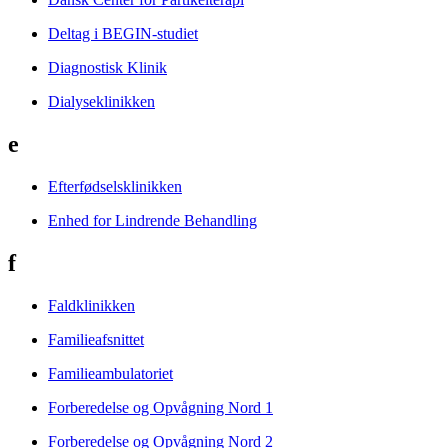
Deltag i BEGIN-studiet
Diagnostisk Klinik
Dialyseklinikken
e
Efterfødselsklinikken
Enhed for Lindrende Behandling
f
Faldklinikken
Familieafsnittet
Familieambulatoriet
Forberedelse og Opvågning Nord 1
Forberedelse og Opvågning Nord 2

* * *

- Your assignment: Keeping every word as it is, write out all the data and omit the pictures.

- Result:
Deltag i BEGIN-studiet
Diagnostisk Klinik
Dialyseklinikken
e
Efterfødselsklinikken
Enhed for Lindrende Behandling
f
Faldklinikken
Familieafsnittet
Familieambulatoriet
Forberedelse og Opvågning Nord 1
Forberedelse og Opvågning Nord 2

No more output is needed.